Entre hip-hop hybride & communisme libertaire : interview de Lebrac pour l’EP “Rude B★Boi”

Lebrac est un rappeur et musicien indépendant anarcho-communiste qui mélange plusieurs cultures musicales et militantes : hip-hop, rudeboy et skinhead antifasciste.

Il a sorti très récemment un EP (5 titres) intitulé “Rude B★Boi”, dispo à partir de 1€ et en écoute libre sur Bandcamp : https://lebrac-rashmusic.bandcamp.com/album/rude-b-boi-e-p

1 – Tu l’annonces dès le départ dans ta présentation sur Bandcamp, tu te places entre plusieurs cultures : skinhead, rudeboy & hip-hop. Tout ça donne un son très varié et multiculturel ; avec des instruments qui ne sont habituellement pas mélangés (beats hip-hop modernes + orgue, trompettes, etc.). Quelles sont tes références, tes inspirations musicales pour cet EP ?

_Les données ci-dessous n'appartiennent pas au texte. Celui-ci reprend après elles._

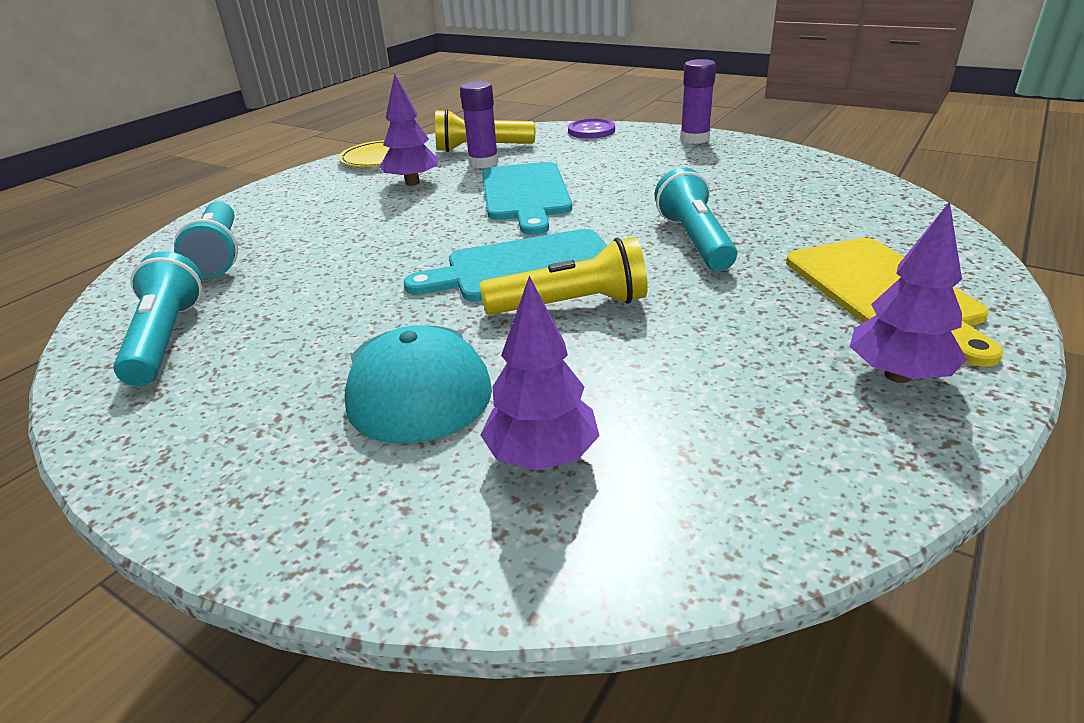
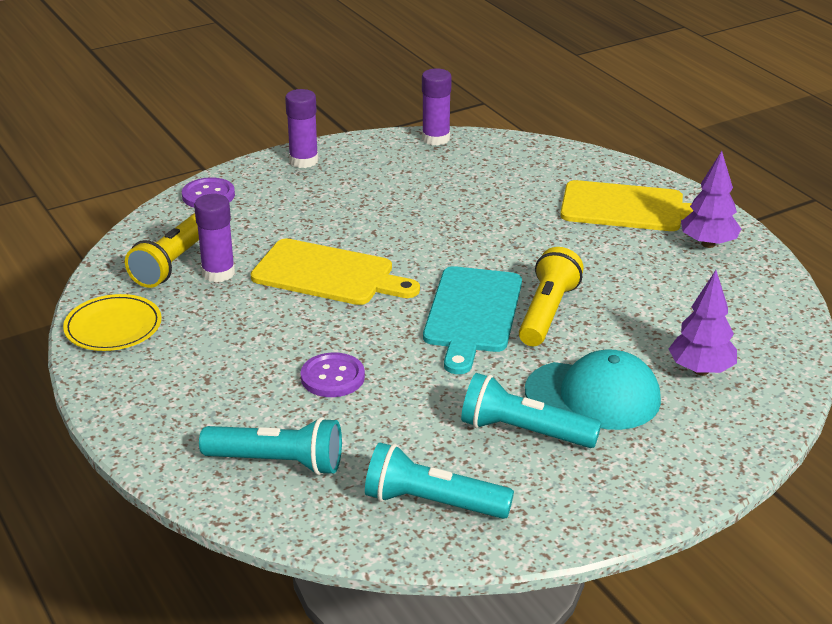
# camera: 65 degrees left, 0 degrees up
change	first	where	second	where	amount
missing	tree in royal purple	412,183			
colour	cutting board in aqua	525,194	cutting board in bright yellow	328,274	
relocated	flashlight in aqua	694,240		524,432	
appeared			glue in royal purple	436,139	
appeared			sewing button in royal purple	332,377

Déjà, la grosse racine pour moi c’est chez The Clash. C’est le premier groupe de prolos blancs entre punk et reggae à avoir chanté avec un débit de paroles style hip-hop (comme sur le morceau The Magnificent Seven par exemple). Après je peux citer La Mano Negra, pas tellement pour le fond mais pour la démarche musicale. Au niveau des groupes qui mélangent des esthétiques rap, punk, reggae/dub/ska je peux citer 2 groupes : La Phaze et Monsieur Z.
Je fais du rap parce que j’entends pas ce que j’ai envie d’entendre.
Mais du côté politique (ce que je pourrais appeler du « rap rouge et noir »), y’a évidemment Skalpel, L’Alerte Rouge, La Vermine dont j’ai pris des samples de voix pour l’EP. Pour le punk : Bérurier Noir, direct, et Brigada Flores Magon. Pour ce qui est reggae, je me tourne plutôt vers la fin des années 1960 – début des années 1970. Pour le ska, un peu tout ce qu’ont pu produire des labels comme Studio One & Trojan Records mais aussi la 2ème vague 2Tone avec des groupes comme Bad Manners ou The Specials, dans les années 1970-80. Après, en vrac je peux te citer ce que produit le label Jarring Effects (reggae, dub) ; Dubamix (dub) ; Los Tres Puntos (ska).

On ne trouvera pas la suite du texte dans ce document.